Crise au Mali : l’urgence de protéger les droits fondamentaux des citoyens
crise au Mali : l’urgence de protéger les droits fondamentaux des citoyens
Les dernières semaines au Mali ont été marquées par une escalade alarmante des violations des droits fondamentaux. Entre disparitions forcées, appels publics à la violence et harcèlement systématique des opposants, la situation des droits humains se dégrade dangereusement dans le pays. Face à cette montée des exactions, les autorités maliennes sont appelées à agir sans délai pour rétablir l’état de droit et protéger chaque citoyen.
Des enlèvements massifs dans la capitale Bamako
Entre le 2 et le 5 mai 2026, trois personnalités politiques de premier plan ont été enlevées dans des conditions troublantes à Bamako. Me Mountaga Tall, avocat de renom et symbole de la lutte démocratique malienne, Moussa Djiré dit Abba, président du mouvement Yiriba 223, et Youssouf Daba Diawara, ancien responsable de la CMAS, ont été arrachés à leur quotidien par des hommes armés circulant dans des véhicules non immatriculés. À ce jour, leurs lieux de détention ainsi que leur état de santé restent totalement inconnus.
Les circonstances de ces enlèvements rappellent étrangement les méthodes attribuées à l’Agence nationale de la sécurité d’État (ANSE), déjà pointée du doigt pour son implication dans plusieurs cas de disparitions forcées depuis 2021. Pourtant, aucune enquête judiciaire n’a été ouverte à ce jour pour faire la lumière sur ces agissements.
Un climat de répression et de discours haineux
La Fédération internationale pour les droits humains (FIDH) tire la sonnette d’alarme face à l’escalade des discours de haine et des appels publics à la violence, particulièrement sur les réseaux sociaux. Des activistes proches du pouvoir militaire appellent ouvertement à l’élimination de voix critiques, qu’elles se trouvent au Mali ou à l’étranger. Des journalistes, des défenseurs des droits humains en exil et leurs familles subissent des menaces de mort, des campagnes de diffamation et même des appels à la déchéance de nationalité.
Lors des obsèques du général Sadio Camara, ministre de la Défense décédé lors des attaques des 25 et 26 avril, un membre du Conseil national de transition (CNT) a publiquement encouragé à « tuer » et à « priver de nationalité » les dissidents vivant hors des frontières. Malgré un communiqué du procureur condamnant ces propos, aucune action concrète n’a été engagée contre leurs auteurs. Ces dérives s’inscrivent dans un contexte de restriction drastique de l’espace civique, marqué par la dissolution des partis politiques en mai 2025, une mesure en totale contradiction avec la Constitution malienne.

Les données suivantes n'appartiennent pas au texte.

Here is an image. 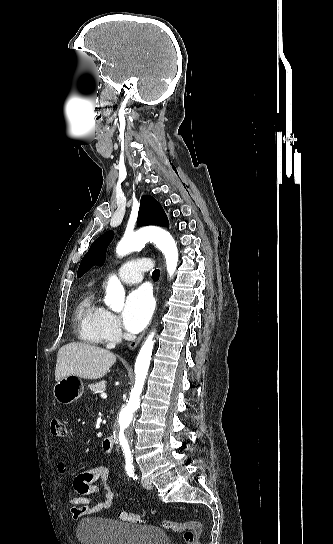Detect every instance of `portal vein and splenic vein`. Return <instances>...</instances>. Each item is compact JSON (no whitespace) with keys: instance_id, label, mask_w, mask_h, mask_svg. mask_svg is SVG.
Wrapping results in <instances>:
<instances>
[{"instance_id":"portal-vein-and-splenic-vein-1","label":"portal vein and splenic vein","mask_w":333,"mask_h":544,"mask_svg":"<svg viewBox=\"0 0 333 544\" xmlns=\"http://www.w3.org/2000/svg\"><path fill=\"white\" fill-rule=\"evenodd\" d=\"M101 398H107V394L106 393H101Z\"/></svg>"}]
</instances>
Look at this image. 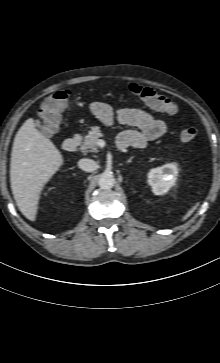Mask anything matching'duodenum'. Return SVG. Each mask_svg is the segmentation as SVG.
<instances>
[{
    "mask_svg": "<svg viewBox=\"0 0 220 363\" xmlns=\"http://www.w3.org/2000/svg\"><path fill=\"white\" fill-rule=\"evenodd\" d=\"M80 148V138L71 137L63 142V149L67 152H77Z\"/></svg>",
    "mask_w": 220,
    "mask_h": 363,
    "instance_id": "obj_1",
    "label": "duodenum"
}]
</instances>
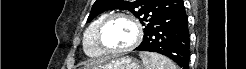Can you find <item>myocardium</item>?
I'll return each mask as SVG.
<instances>
[{
	"label": "myocardium",
	"mask_w": 246,
	"mask_h": 69,
	"mask_svg": "<svg viewBox=\"0 0 246 69\" xmlns=\"http://www.w3.org/2000/svg\"><path fill=\"white\" fill-rule=\"evenodd\" d=\"M117 18H123L126 19L128 21H130L134 28H135V32H136V36L134 41L127 47L121 48V49H114V48H110L109 46H107L103 39H102V35L103 32L105 30V28L107 27V25L114 19ZM96 38H97V42L99 44V46L101 47V49L103 50V52L108 53L110 55H121L123 53H126L127 51L133 50L135 47H137L140 42L142 41L143 38V27L139 21V19H137L135 16L128 14V13H112V14H108L103 21L100 23V25L97 28L96 31Z\"/></svg>",
	"instance_id": "obj_1"
}]
</instances>
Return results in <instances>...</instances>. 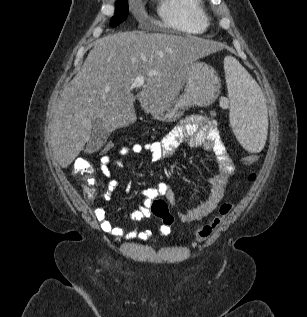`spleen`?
Masks as SVG:
<instances>
[{
	"mask_svg": "<svg viewBox=\"0 0 307 317\" xmlns=\"http://www.w3.org/2000/svg\"><path fill=\"white\" fill-rule=\"evenodd\" d=\"M230 124L239 143L249 152H260L267 137V110L263 93L245 68L233 57L224 59Z\"/></svg>",
	"mask_w": 307,
	"mask_h": 317,
	"instance_id": "3e777b00",
	"label": "spleen"
}]
</instances>
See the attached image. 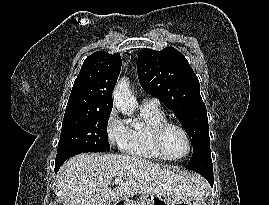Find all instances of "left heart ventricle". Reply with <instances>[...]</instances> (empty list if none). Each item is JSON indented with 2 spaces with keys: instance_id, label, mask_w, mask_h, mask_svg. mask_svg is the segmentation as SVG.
Masks as SVG:
<instances>
[{
  "instance_id": "obj_1",
  "label": "left heart ventricle",
  "mask_w": 269,
  "mask_h": 205,
  "mask_svg": "<svg viewBox=\"0 0 269 205\" xmlns=\"http://www.w3.org/2000/svg\"><path fill=\"white\" fill-rule=\"evenodd\" d=\"M164 148L172 157H181L187 151V141L184 134L177 128H169L164 135Z\"/></svg>"
}]
</instances>
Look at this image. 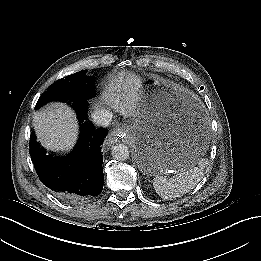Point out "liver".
<instances>
[{"label":"liver","instance_id":"6515ba94","mask_svg":"<svg viewBox=\"0 0 261 261\" xmlns=\"http://www.w3.org/2000/svg\"><path fill=\"white\" fill-rule=\"evenodd\" d=\"M140 77L133 72H120L108 84L103 101L116 109L124 118L137 115ZM98 108V106H96ZM34 128L39 141L48 150L69 151L78 135L74 112L66 104L51 103L34 115Z\"/></svg>","mask_w":261,"mask_h":261}]
</instances>
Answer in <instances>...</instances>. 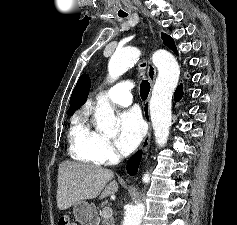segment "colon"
<instances>
[{
  "instance_id": "obj_1",
  "label": "colon",
  "mask_w": 237,
  "mask_h": 225,
  "mask_svg": "<svg viewBox=\"0 0 237 225\" xmlns=\"http://www.w3.org/2000/svg\"><path fill=\"white\" fill-rule=\"evenodd\" d=\"M58 225H76L75 223L71 222L67 217H61L58 221Z\"/></svg>"
}]
</instances>
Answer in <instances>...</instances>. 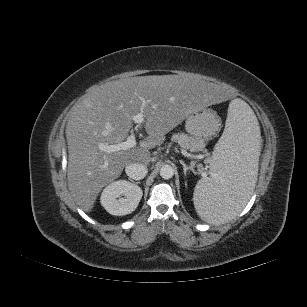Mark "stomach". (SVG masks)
Returning <instances> with one entry per match:
<instances>
[{
  "label": "stomach",
  "instance_id": "0dacf381",
  "mask_svg": "<svg viewBox=\"0 0 307 307\" xmlns=\"http://www.w3.org/2000/svg\"><path fill=\"white\" fill-rule=\"evenodd\" d=\"M221 121L216 112L208 109L194 111L186 117V131L198 138L210 140L220 129Z\"/></svg>",
  "mask_w": 307,
  "mask_h": 307
}]
</instances>
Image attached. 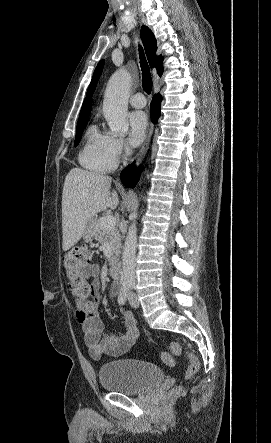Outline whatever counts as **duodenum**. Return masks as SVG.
I'll return each instance as SVG.
<instances>
[{
    "label": "duodenum",
    "mask_w": 271,
    "mask_h": 443,
    "mask_svg": "<svg viewBox=\"0 0 271 443\" xmlns=\"http://www.w3.org/2000/svg\"><path fill=\"white\" fill-rule=\"evenodd\" d=\"M109 272H110V275L114 278H118L120 276L121 267H120V263L117 259L111 260V262L109 264Z\"/></svg>",
    "instance_id": "1"
}]
</instances>
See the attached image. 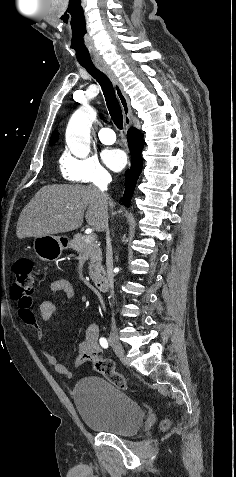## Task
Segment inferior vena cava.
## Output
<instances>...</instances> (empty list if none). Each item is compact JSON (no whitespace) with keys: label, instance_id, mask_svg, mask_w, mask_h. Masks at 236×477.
Wrapping results in <instances>:
<instances>
[{"label":"inferior vena cava","instance_id":"602c4592","mask_svg":"<svg viewBox=\"0 0 236 477\" xmlns=\"http://www.w3.org/2000/svg\"><path fill=\"white\" fill-rule=\"evenodd\" d=\"M111 181V178H105L97 183H95V186L97 187V190L101 194V198L104 204V209H103V230L106 231V266H107V277H108V282H109V287L111 290V297L113 294V257H112V246H111V239H110V232H109V226H108V195L106 194L107 190V185ZM113 320V319H112Z\"/></svg>","mask_w":236,"mask_h":477}]
</instances>
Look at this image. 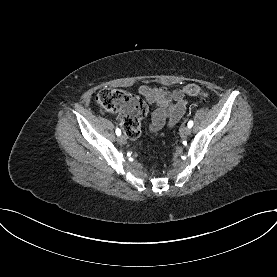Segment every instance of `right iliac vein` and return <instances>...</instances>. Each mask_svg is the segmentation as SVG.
<instances>
[{"label": "right iliac vein", "mask_w": 277, "mask_h": 277, "mask_svg": "<svg viewBox=\"0 0 277 277\" xmlns=\"http://www.w3.org/2000/svg\"><path fill=\"white\" fill-rule=\"evenodd\" d=\"M117 141L119 144L123 145V144H126L127 142V139L124 135H120L118 138H117Z\"/></svg>", "instance_id": "63e3f726"}]
</instances>
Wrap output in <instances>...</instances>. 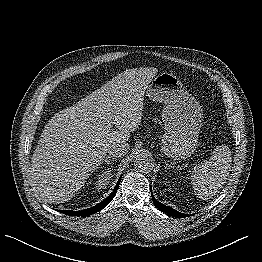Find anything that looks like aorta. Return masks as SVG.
Here are the masks:
<instances>
[{"mask_svg":"<svg viewBox=\"0 0 262 262\" xmlns=\"http://www.w3.org/2000/svg\"><path fill=\"white\" fill-rule=\"evenodd\" d=\"M134 166L136 170L140 172H148L153 168L151 159L145 153L137 155L134 161Z\"/></svg>","mask_w":262,"mask_h":262,"instance_id":"762f6f07","label":"aorta"}]
</instances>
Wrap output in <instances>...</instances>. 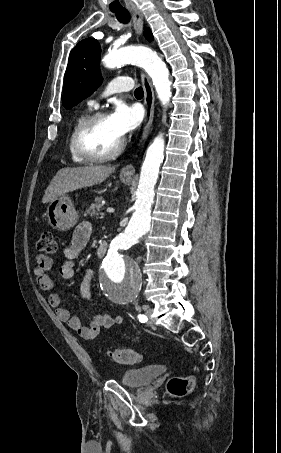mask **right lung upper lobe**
Returning a JSON list of instances; mask_svg holds the SVG:
<instances>
[{
    "instance_id": "cb5924a9",
    "label": "right lung upper lobe",
    "mask_w": 281,
    "mask_h": 453,
    "mask_svg": "<svg viewBox=\"0 0 281 453\" xmlns=\"http://www.w3.org/2000/svg\"><path fill=\"white\" fill-rule=\"evenodd\" d=\"M145 36L148 40H153L152 33L148 28H145Z\"/></svg>"
}]
</instances>
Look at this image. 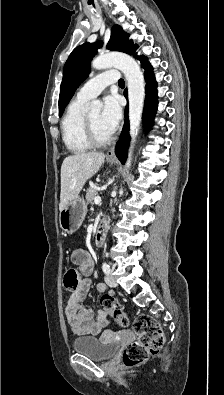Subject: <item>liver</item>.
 I'll list each match as a JSON object with an SVG mask.
<instances>
[{
	"label": "liver",
	"mask_w": 224,
	"mask_h": 395,
	"mask_svg": "<svg viewBox=\"0 0 224 395\" xmlns=\"http://www.w3.org/2000/svg\"><path fill=\"white\" fill-rule=\"evenodd\" d=\"M104 159L105 155L101 152H78L63 160L60 211L78 197L86 181L98 172Z\"/></svg>",
	"instance_id": "obj_1"
}]
</instances>
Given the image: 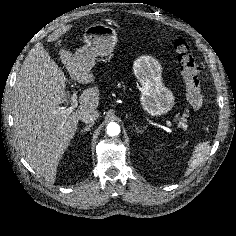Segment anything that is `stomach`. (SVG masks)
Returning a JSON list of instances; mask_svg holds the SVG:
<instances>
[{"label":"stomach","instance_id":"1","mask_svg":"<svg viewBox=\"0 0 236 236\" xmlns=\"http://www.w3.org/2000/svg\"><path fill=\"white\" fill-rule=\"evenodd\" d=\"M85 45L74 53V58L92 68L96 57L113 52L117 34L105 24H93L85 29ZM133 73L140 84V102L143 110L152 117L169 112L175 104L173 92L162 81V67L157 59L142 55L133 63Z\"/></svg>","mask_w":236,"mask_h":236}]
</instances>
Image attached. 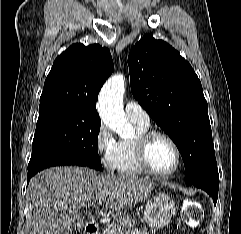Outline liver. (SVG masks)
Masks as SVG:
<instances>
[{
    "label": "liver",
    "instance_id": "6515ba94",
    "mask_svg": "<svg viewBox=\"0 0 241 234\" xmlns=\"http://www.w3.org/2000/svg\"><path fill=\"white\" fill-rule=\"evenodd\" d=\"M155 186L147 178L104 174L84 167L46 169L30 180L27 189L33 211L30 234H71L78 228L80 208L101 199L118 217L148 198Z\"/></svg>",
    "mask_w": 241,
    "mask_h": 234
}]
</instances>
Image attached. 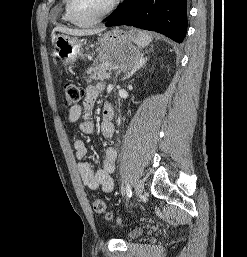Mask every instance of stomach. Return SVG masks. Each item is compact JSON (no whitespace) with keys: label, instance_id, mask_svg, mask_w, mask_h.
I'll return each instance as SVG.
<instances>
[{"label":"stomach","instance_id":"obj_1","mask_svg":"<svg viewBox=\"0 0 247 257\" xmlns=\"http://www.w3.org/2000/svg\"><path fill=\"white\" fill-rule=\"evenodd\" d=\"M138 34L137 30L128 33L120 28L102 34L99 40V59L111 65H117L121 69L130 70L140 58L139 49L133 45ZM53 45L55 54L65 64H70L79 57L83 44L76 37L58 34L53 39Z\"/></svg>","mask_w":247,"mask_h":257}]
</instances>
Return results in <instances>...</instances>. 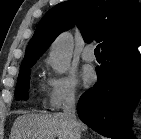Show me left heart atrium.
Instances as JSON below:
<instances>
[{
	"label": "left heart atrium",
	"mask_w": 141,
	"mask_h": 139,
	"mask_svg": "<svg viewBox=\"0 0 141 139\" xmlns=\"http://www.w3.org/2000/svg\"><path fill=\"white\" fill-rule=\"evenodd\" d=\"M82 83L85 87L90 86L95 81V72L89 67L82 69L80 73Z\"/></svg>",
	"instance_id": "1"
}]
</instances>
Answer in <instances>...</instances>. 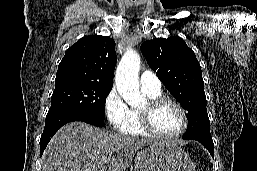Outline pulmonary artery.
I'll list each match as a JSON object with an SVG mask.
<instances>
[{
    "instance_id": "obj_1",
    "label": "pulmonary artery",
    "mask_w": 257,
    "mask_h": 171,
    "mask_svg": "<svg viewBox=\"0 0 257 171\" xmlns=\"http://www.w3.org/2000/svg\"><path fill=\"white\" fill-rule=\"evenodd\" d=\"M140 86L143 90L157 92L161 90V81L152 71H144L140 76Z\"/></svg>"
}]
</instances>
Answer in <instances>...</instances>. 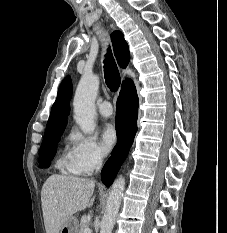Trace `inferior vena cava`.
<instances>
[{
    "label": "inferior vena cava",
    "mask_w": 227,
    "mask_h": 233,
    "mask_svg": "<svg viewBox=\"0 0 227 233\" xmlns=\"http://www.w3.org/2000/svg\"><path fill=\"white\" fill-rule=\"evenodd\" d=\"M101 164H102V155L99 154L96 158V171H99L101 168Z\"/></svg>",
    "instance_id": "obj_1"
}]
</instances>
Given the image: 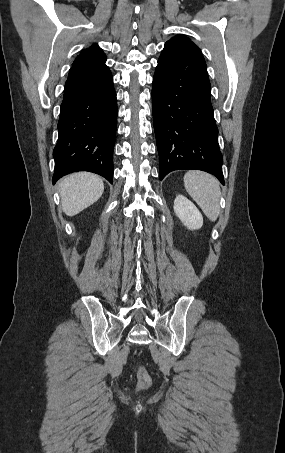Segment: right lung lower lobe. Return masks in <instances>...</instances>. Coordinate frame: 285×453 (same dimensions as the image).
Here are the masks:
<instances>
[{
	"label": "right lung lower lobe",
	"mask_w": 285,
	"mask_h": 453,
	"mask_svg": "<svg viewBox=\"0 0 285 453\" xmlns=\"http://www.w3.org/2000/svg\"><path fill=\"white\" fill-rule=\"evenodd\" d=\"M116 121V93L109 68L72 65L53 150V183L75 171L94 172L113 183Z\"/></svg>",
	"instance_id": "obj_1"
}]
</instances>
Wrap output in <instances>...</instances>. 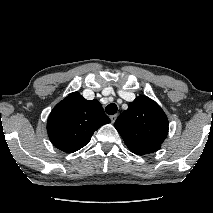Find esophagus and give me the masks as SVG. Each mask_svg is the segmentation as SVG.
<instances>
[{
	"instance_id": "esophagus-1",
	"label": "esophagus",
	"mask_w": 213,
	"mask_h": 213,
	"mask_svg": "<svg viewBox=\"0 0 213 213\" xmlns=\"http://www.w3.org/2000/svg\"><path fill=\"white\" fill-rule=\"evenodd\" d=\"M116 118H117V115H116V114L111 115V116H110V120H111V122H112V123H114V122H115V120H116Z\"/></svg>"
}]
</instances>
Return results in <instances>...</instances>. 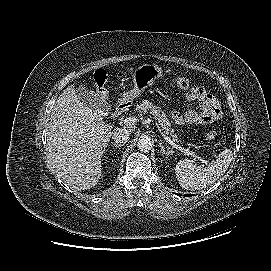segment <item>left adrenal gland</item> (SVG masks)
I'll return each instance as SVG.
<instances>
[{"label": "left adrenal gland", "instance_id": "1", "mask_svg": "<svg viewBox=\"0 0 271 271\" xmlns=\"http://www.w3.org/2000/svg\"><path fill=\"white\" fill-rule=\"evenodd\" d=\"M159 146L161 148V152H162V155H168L170 153V151H166L163 144L161 142H159Z\"/></svg>", "mask_w": 271, "mask_h": 271}]
</instances>
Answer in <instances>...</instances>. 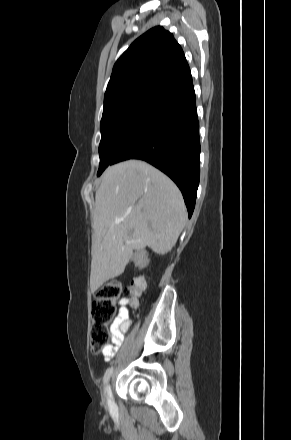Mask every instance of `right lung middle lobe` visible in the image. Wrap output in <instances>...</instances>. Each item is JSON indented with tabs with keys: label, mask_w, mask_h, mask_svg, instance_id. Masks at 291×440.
Segmentation results:
<instances>
[{
	"label": "right lung middle lobe",
	"mask_w": 291,
	"mask_h": 440,
	"mask_svg": "<svg viewBox=\"0 0 291 440\" xmlns=\"http://www.w3.org/2000/svg\"><path fill=\"white\" fill-rule=\"evenodd\" d=\"M155 97L138 96L104 105L100 123V164L97 176L110 165L112 158L140 123Z\"/></svg>",
	"instance_id": "1"
}]
</instances>
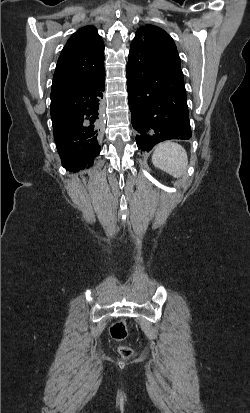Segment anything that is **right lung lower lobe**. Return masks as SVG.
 <instances>
[{
  "label": "right lung lower lobe",
  "mask_w": 250,
  "mask_h": 413,
  "mask_svg": "<svg viewBox=\"0 0 250 413\" xmlns=\"http://www.w3.org/2000/svg\"><path fill=\"white\" fill-rule=\"evenodd\" d=\"M105 70L93 80L51 91L54 140L62 165L76 172L92 166L100 153V102Z\"/></svg>",
  "instance_id": "1"
}]
</instances>
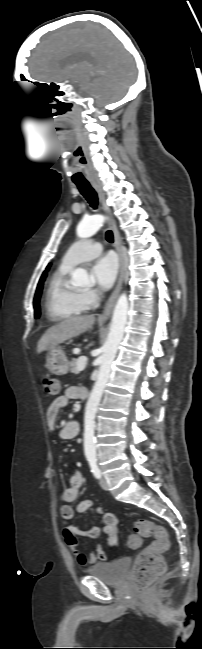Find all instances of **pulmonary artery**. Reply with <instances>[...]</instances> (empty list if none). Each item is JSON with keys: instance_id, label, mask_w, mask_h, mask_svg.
<instances>
[{"instance_id": "obj_1", "label": "pulmonary artery", "mask_w": 202, "mask_h": 649, "mask_svg": "<svg viewBox=\"0 0 202 649\" xmlns=\"http://www.w3.org/2000/svg\"><path fill=\"white\" fill-rule=\"evenodd\" d=\"M101 251L102 245L98 241L80 240L69 247L63 257V263L73 266L99 255Z\"/></svg>"}]
</instances>
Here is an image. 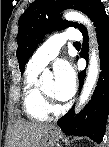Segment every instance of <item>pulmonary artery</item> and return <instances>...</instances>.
<instances>
[{"mask_svg":"<svg viewBox=\"0 0 109 147\" xmlns=\"http://www.w3.org/2000/svg\"><path fill=\"white\" fill-rule=\"evenodd\" d=\"M81 40L82 35L80 32H61L54 34L36 50L28 65L41 70L59 54L60 48L65 42H72L77 45Z\"/></svg>","mask_w":109,"mask_h":147,"instance_id":"pulmonary-artery-1","label":"pulmonary artery"}]
</instances>
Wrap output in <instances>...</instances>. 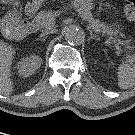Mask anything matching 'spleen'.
<instances>
[{
    "mask_svg": "<svg viewBox=\"0 0 135 135\" xmlns=\"http://www.w3.org/2000/svg\"><path fill=\"white\" fill-rule=\"evenodd\" d=\"M117 77L120 89H128L135 86V64H121L118 68Z\"/></svg>",
    "mask_w": 135,
    "mask_h": 135,
    "instance_id": "obj_1",
    "label": "spleen"
}]
</instances>
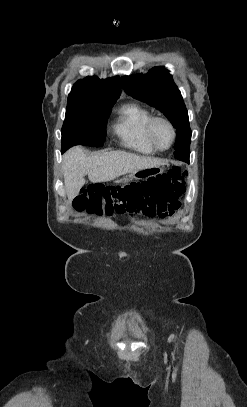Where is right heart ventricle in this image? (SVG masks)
Returning a JSON list of instances; mask_svg holds the SVG:
<instances>
[{
	"label": "right heart ventricle",
	"mask_w": 247,
	"mask_h": 407,
	"mask_svg": "<svg viewBox=\"0 0 247 407\" xmlns=\"http://www.w3.org/2000/svg\"><path fill=\"white\" fill-rule=\"evenodd\" d=\"M153 114L139 104H127L118 111L114 131L122 144L142 154H154L157 150L151 144L147 128Z\"/></svg>",
	"instance_id": "e07e8e85"
}]
</instances>
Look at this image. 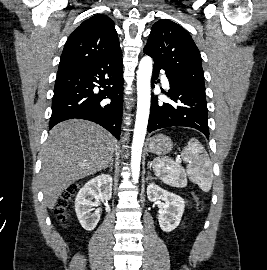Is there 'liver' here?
Masks as SVG:
<instances>
[{"mask_svg": "<svg viewBox=\"0 0 267 270\" xmlns=\"http://www.w3.org/2000/svg\"><path fill=\"white\" fill-rule=\"evenodd\" d=\"M116 147V139L92 122L71 119L56 125L42 151L45 205L53 209L70 185L107 167Z\"/></svg>", "mask_w": 267, "mask_h": 270, "instance_id": "6515ba94", "label": "liver"}]
</instances>
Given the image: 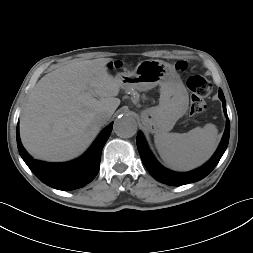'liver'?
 Listing matches in <instances>:
<instances>
[{"instance_id":"liver-1","label":"liver","mask_w":253,"mask_h":253,"mask_svg":"<svg viewBox=\"0 0 253 253\" xmlns=\"http://www.w3.org/2000/svg\"><path fill=\"white\" fill-rule=\"evenodd\" d=\"M111 61L71 62L38 81L20 117L21 140L32 156L60 162L88 148L101 128L96 115L110 118L120 104V83L107 71Z\"/></svg>"}]
</instances>
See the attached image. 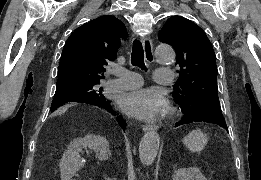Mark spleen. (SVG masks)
Segmentation results:
<instances>
[{
  "mask_svg": "<svg viewBox=\"0 0 261 180\" xmlns=\"http://www.w3.org/2000/svg\"><path fill=\"white\" fill-rule=\"evenodd\" d=\"M183 142L189 152H198L199 154V152L204 150L208 138H206V134H203L201 130H192L188 136H185Z\"/></svg>",
  "mask_w": 261,
  "mask_h": 180,
  "instance_id": "obj_1",
  "label": "spleen"
}]
</instances>
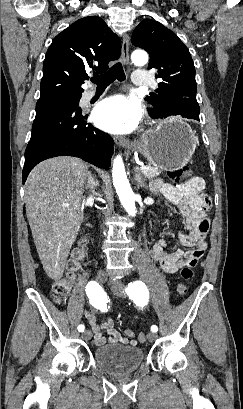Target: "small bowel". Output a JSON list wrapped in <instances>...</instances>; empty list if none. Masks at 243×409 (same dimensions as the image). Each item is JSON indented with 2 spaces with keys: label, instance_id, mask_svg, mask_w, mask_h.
Masks as SVG:
<instances>
[{
  "label": "small bowel",
  "instance_id": "obj_1",
  "mask_svg": "<svg viewBox=\"0 0 243 409\" xmlns=\"http://www.w3.org/2000/svg\"><path fill=\"white\" fill-rule=\"evenodd\" d=\"M154 192L161 193L166 199L178 205L185 217L189 233L178 232L181 245L192 249L183 251L174 248L171 252L165 250L166 242L158 241L151 249V255L158 266L167 274H175L184 266L194 267L205 254L209 229L208 211L211 200L204 194V182L194 178L188 182L172 185L162 180L152 184ZM85 317L94 332V343L97 346L113 343H122L135 346L133 331L125 330L122 336L115 328L111 316L102 324L96 323L95 314L91 310L85 311ZM105 334L109 335L106 337Z\"/></svg>",
  "mask_w": 243,
  "mask_h": 409
}]
</instances>
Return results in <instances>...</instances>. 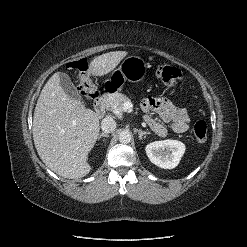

Des attaques terroristes qui aggravent la crise sécuritaire
Les attaques des 25 et 26 avril, revendiquées par le Groupe de soutien à l’islam et aux musulmans (JNIM) et le Front de libération de l’Azawad (FLA), ont causé la mort de nombreux civils et militaires. Ces exactions, tout comme les violations des droits humains et du droit international humanitaire commises par ces groupes, sont fermement condamnées. Les attaques perpétrées par le JNIM contre les populations civiles des villages de Kori-kori et Gomossogou, dans la région de Bandiagara, le 6 mai, illustrent l’ampleur de la menace qui pèse sur les populations sahéliennes.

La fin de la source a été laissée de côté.